• [WORK TO BE COMPLETED]:
Nothing but the lines from the first line of the entries through the line with "thumb cmc: (185, 182)" should appear in the answer, transcribed exactly and free of pictures.

[Items from a dataset]
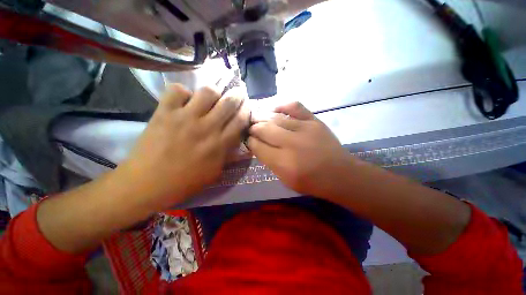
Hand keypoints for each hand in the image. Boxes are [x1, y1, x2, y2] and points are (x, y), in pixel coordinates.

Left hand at [119, 84, 249, 209]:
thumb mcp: (215, 172)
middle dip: (237, 95)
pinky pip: (177, 90)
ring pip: (207, 91)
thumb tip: (237, 140)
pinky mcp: (164, 112)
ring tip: (211, 97)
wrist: (146, 184)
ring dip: (213, 92)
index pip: (240, 120)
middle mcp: (207, 127)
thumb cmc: (185, 182)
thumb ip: (228, 154)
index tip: (246, 106)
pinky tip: (184, 100)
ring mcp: (185, 118)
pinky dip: (182, 92)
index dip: (246, 110)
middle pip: (229, 102)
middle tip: (237, 94)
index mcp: (220, 144)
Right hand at [247, 102, 349, 196]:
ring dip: (263, 118)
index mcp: (283, 163)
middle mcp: (292, 144)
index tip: (249, 140)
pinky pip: (295, 106)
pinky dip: (282, 106)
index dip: (250, 142)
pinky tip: (275, 110)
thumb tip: (258, 146)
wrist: (340, 174)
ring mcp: (304, 129)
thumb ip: (269, 162)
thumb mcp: (285, 179)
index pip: (258, 146)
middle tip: (251, 130)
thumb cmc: (311, 182)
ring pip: (275, 118)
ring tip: (259, 120)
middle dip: (254, 129)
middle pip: (264, 129)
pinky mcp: (314, 121)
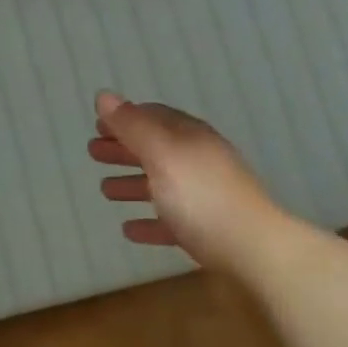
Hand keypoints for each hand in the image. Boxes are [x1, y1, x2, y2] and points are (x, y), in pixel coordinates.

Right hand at [87, 91, 275, 271]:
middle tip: (93, 153)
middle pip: (156, 149)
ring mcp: (205, 197)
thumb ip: (132, 126)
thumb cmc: (201, 197)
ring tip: (105, 190)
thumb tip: (104, 95)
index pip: (154, 117)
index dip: (124, 118)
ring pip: (162, 185)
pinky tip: (129, 230)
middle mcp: (199, 161)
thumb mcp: (162, 154)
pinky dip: (149, 221)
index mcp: (190, 138)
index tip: (98, 124)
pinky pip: (171, 221)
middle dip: (124, 149)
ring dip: (132, 184)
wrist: (254, 251)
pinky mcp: (207, 230)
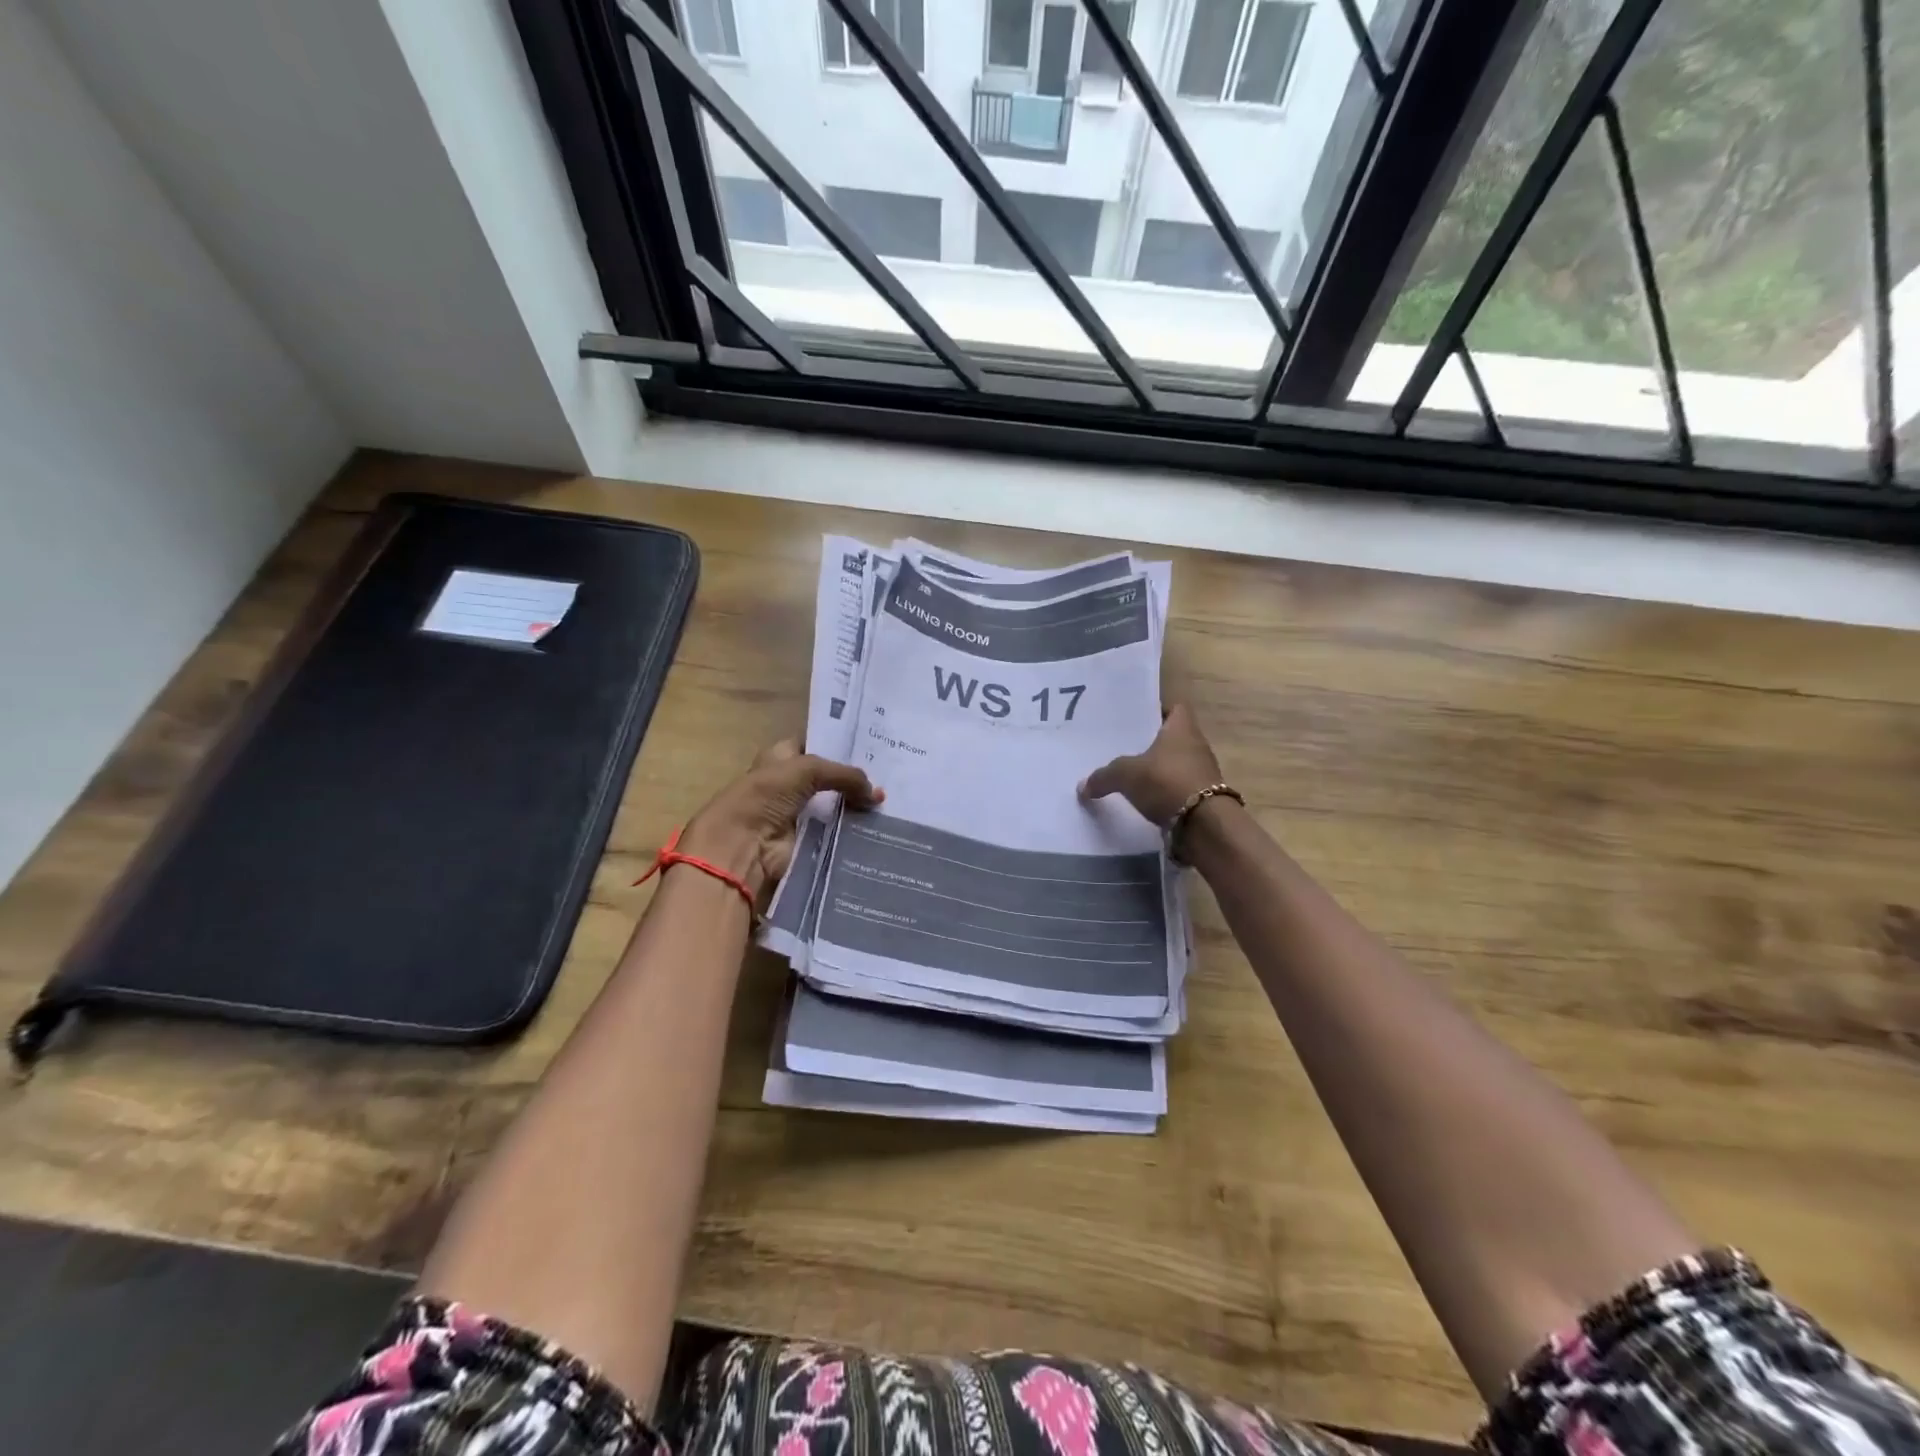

• [SOLUTION TO THE EXERCISE]:
Hand keypoints for each hand in the image. Boxes are [x1, y1, x2, y2] and points are (x, y), in pixel coordinates.

Left hand at [119, 84, 249, 209]:
thumb mcp: (215, 172)
middle dip: (237, 95)
pinky pip: (177, 90)
ring pip: (207, 91)
thumb tip: (237, 140)
pinky mcp: (164, 112)
ring tip: (211, 97)
wrist: (146, 184)
ring dip: (213, 92)
index pip: (240, 120)
middle mcp: (207, 127)
thumb cmc: (185, 182)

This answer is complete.